## LISTED ENTRIES
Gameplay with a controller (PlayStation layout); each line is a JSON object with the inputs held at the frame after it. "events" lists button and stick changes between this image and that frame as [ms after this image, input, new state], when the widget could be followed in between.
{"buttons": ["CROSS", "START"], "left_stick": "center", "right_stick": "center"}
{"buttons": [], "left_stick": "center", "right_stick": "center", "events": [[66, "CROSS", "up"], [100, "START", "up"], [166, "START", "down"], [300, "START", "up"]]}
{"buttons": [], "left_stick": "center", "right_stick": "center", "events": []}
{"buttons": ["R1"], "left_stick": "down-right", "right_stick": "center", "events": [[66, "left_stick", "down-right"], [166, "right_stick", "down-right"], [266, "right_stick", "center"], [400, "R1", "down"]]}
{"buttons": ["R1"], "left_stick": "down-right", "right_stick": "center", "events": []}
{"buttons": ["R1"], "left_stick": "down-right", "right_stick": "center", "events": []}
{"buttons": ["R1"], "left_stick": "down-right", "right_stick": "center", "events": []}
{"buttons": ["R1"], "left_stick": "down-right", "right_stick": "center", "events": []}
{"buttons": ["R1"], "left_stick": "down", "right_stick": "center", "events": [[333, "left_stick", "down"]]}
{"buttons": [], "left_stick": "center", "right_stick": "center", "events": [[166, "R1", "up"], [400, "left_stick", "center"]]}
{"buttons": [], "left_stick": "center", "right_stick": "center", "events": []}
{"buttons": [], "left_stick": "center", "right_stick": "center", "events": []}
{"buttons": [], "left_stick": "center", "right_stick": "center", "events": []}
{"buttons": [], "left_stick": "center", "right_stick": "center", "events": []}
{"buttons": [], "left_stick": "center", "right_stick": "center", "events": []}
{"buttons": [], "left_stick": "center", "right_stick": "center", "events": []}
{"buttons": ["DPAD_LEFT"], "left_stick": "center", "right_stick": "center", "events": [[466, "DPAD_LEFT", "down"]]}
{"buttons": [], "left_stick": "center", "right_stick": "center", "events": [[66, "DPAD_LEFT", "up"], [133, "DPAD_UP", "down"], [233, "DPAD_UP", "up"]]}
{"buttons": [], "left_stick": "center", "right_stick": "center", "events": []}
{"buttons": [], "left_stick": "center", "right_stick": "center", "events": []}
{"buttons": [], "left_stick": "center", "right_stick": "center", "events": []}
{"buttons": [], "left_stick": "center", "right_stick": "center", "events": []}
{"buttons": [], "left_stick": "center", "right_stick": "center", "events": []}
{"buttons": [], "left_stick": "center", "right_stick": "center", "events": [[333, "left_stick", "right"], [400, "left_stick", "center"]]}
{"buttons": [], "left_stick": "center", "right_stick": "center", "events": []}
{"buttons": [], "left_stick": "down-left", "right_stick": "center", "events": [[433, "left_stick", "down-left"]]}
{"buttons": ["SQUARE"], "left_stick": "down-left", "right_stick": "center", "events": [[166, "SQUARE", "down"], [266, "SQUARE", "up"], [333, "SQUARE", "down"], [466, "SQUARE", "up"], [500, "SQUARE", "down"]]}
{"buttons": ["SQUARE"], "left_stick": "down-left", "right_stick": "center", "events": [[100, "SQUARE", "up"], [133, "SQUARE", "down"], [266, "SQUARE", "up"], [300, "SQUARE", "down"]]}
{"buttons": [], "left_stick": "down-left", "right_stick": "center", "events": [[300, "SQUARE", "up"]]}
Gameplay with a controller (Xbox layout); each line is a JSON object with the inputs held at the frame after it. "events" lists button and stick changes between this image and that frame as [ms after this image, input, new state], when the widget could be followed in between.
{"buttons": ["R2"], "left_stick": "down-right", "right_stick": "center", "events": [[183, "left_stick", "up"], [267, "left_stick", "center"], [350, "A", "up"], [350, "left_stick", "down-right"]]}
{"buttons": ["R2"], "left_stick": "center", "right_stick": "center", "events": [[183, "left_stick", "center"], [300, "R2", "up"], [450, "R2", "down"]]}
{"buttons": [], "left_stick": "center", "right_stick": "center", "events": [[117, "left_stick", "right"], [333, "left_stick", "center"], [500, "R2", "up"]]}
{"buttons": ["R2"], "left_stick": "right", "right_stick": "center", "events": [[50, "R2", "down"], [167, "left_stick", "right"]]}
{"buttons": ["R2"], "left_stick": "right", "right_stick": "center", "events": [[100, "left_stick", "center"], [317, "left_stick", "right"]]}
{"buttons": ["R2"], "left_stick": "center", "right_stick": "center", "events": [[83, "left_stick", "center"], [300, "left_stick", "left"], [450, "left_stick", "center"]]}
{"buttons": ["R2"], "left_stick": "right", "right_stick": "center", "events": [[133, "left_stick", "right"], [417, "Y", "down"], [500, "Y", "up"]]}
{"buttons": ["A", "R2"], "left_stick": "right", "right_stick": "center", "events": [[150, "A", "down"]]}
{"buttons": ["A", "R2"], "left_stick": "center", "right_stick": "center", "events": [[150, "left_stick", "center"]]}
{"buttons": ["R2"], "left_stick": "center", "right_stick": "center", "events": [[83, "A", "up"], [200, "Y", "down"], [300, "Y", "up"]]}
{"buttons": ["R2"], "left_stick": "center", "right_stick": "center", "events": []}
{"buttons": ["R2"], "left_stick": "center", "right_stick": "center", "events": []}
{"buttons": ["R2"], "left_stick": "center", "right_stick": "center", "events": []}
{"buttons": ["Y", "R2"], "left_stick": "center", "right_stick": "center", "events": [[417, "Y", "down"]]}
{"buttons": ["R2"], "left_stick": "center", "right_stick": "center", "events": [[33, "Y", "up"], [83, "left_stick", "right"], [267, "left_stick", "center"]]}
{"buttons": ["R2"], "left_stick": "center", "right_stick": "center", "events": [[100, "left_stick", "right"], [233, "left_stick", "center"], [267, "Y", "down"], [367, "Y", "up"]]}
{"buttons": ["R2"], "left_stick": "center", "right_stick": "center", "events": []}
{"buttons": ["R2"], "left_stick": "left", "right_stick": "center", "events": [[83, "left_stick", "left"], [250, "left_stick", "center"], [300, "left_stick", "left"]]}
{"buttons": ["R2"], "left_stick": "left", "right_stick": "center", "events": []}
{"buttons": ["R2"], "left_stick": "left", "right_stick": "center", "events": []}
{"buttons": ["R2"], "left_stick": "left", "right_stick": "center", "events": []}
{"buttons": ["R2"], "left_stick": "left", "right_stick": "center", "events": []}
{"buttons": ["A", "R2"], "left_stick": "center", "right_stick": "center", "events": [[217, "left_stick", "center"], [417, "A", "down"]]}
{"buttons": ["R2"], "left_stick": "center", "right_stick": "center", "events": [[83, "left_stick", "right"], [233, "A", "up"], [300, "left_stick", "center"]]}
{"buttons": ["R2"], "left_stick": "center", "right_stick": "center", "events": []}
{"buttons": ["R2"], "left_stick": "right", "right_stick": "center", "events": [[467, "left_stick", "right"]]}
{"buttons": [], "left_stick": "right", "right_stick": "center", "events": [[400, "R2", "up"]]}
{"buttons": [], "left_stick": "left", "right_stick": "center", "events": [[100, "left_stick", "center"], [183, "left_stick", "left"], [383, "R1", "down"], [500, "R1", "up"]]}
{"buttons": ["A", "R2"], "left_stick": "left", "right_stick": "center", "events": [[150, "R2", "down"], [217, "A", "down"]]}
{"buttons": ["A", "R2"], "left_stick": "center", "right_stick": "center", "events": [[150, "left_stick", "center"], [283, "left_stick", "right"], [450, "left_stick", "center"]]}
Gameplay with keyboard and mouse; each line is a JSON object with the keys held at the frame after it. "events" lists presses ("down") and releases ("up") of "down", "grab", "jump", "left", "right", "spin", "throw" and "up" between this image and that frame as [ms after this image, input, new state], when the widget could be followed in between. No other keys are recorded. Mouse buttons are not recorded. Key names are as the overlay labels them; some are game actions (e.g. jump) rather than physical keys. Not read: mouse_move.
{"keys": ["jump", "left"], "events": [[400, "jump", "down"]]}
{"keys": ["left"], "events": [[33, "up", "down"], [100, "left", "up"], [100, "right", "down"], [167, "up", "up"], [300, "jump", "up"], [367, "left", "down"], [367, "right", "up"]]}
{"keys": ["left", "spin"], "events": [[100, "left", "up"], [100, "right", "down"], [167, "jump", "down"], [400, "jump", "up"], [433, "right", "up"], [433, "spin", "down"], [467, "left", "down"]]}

## WHAT YOU HAVE TO DO
Indicate how many lines in the records above include the word "jump", giving no other content.

## FINAL ANSWER
4